Among others, the indigenous nationalities (Adivasi Janajatis)—comprising 35.81 percent of the total population, according to the 2011 census—face various difficulties in maintaining their cultural and linguistic identities. Centuries of hegemony of the so-called high castes has resulted in the exclusion of indigenous people from mainstream social, economic and political processes. This has led to a very poor representation of indigenous peoples in the state institutions. According to the Nepal Living Standards Survey 2003-04, the country’s average poverty rate was 30.9 percent. For indigenous peoples, the rate was 35.1 per cent; it was 18.4 percent for the so-called high castes.
The rights of indigenous nationalities, which have distinct cultural, linguistic and other characteristics, are a sensitive matter for many countries. There are various international and national legislations in place to protect indigenous cultures and languages.
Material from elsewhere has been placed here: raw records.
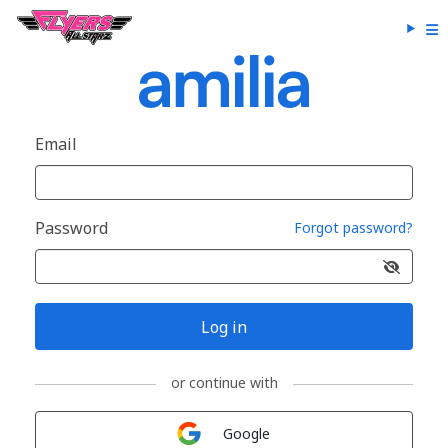
Email
Password
Forgot password?
Log in
or continue with
Sign in with
Google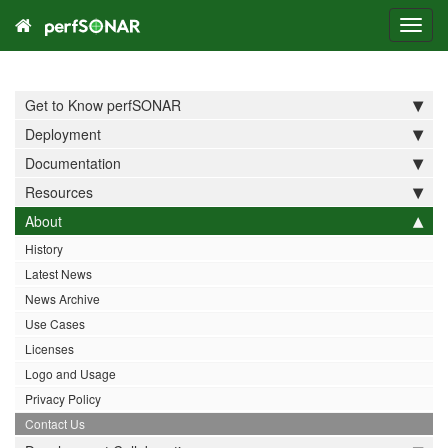
Toggl
navig
Get to Know perfSONAR
Deployment
Documentation
Resources
About
History
Latest News
News Archive
Use Cases
Licenses
Logo and Usage
Privacy Policy
Contact Us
In India, for instance, there are several laws and constitutional provisions, such as the Fifth Schedule for mainland India and the Sixth Schedule for certain areas of north-east India, which recognise indigenous peoples’ rights to land and self-governance.
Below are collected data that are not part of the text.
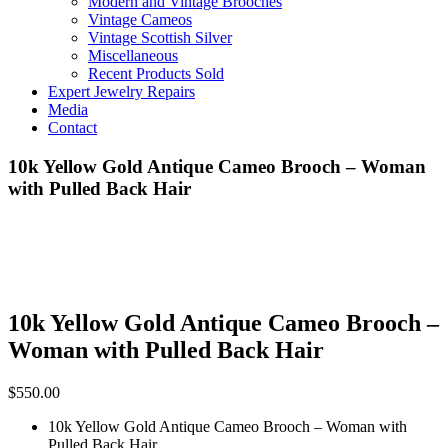
Modern and Vintage Brooches
Vintage Cameos
Vintage Scottish Silver
Miscellaneous
Recent Products Sold
Expert Jewelry Repairs
Media
Contact
10k Yellow Gold Antique Cameo Brooch – Woman
with Pulled Back Hair
10k Yellow Gold Antique Cameo Brooch –
Woman with Pulled Back Hair
$
550.00
10k Yellow Gold Antique Cameo Brooch – Woman with
Pulled Back Hair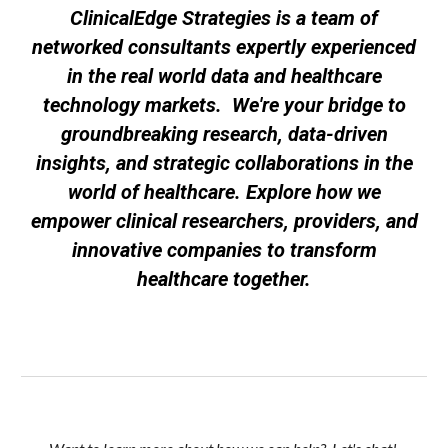
ClinicalEdge Strategies is a team of
networked consultants expertly experienced
in the real world data and healthcare
technology markets. We're your bridge to
groundbreaking research, data-driven
insights, and strategic collaborations in the
world of healthcare. Explore how we
empower clinical researchers, providers, and
innovative companies to transform
healthcare together.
Social, economic, political and cultural exclusion, especially when combined with high poverty levels, has serious repercussions in multi-ethnic societies. Nepal is a case in point. The decade-long Maoist insurgency of the country was, to some extent, a result of systematic exclusion and marginalisation of large sections of the population.
Since the 1990s, with the country’s constitution acknowledging both the presence and relative social and economic deprivation of the indigenous population, there has been an upsurge in the indigenous nationalities’ movement. This has been instrumental in reforming discriminatory provisions of the state. The Nepal government ratified the ILO-convention 169 in 2007—a legally-binding international instrument which deals specifically with the rights of indigenous and tribal peoples.
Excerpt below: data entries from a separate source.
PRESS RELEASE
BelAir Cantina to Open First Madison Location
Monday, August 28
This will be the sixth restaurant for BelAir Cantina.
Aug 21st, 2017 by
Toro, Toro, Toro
Still, just having the required legislations and committing to international instruments are not enough. Implementation holds the key. The draft of the national action plan relating to ILO 169 has not been approved yet, for example.
The new constitution ensures some progressive provisions for the Adivasi Janajatis such as the right to social justice on the basis of the principle of proportional inclusion. Politically, while the major parties hail the statute as a progressive document, the fact remains that many indigenous groups are protesting against it alongside the Madhesis.
Obviously, Nepal has some way to go before the marginalised communities feel that they live in a society that treats them as equal citizens. But what the indigenous nationalities need is state support in preserving their languages, cultures and identities, alongside affirmative actions to addresses issues of educational and economic opportunities that will go some way in creating a level playing field.
Prime Minister Dahal, who led the insurgency championing the cause of the poor and the marginalised, including the indigenous nationalities, yet again finds himself in a position where he can use his bully pulpit to persuade the Nepali people why citizens from all groups need to believe that they are equals. And as the head of government, he can have a huge influence on policymaking, too.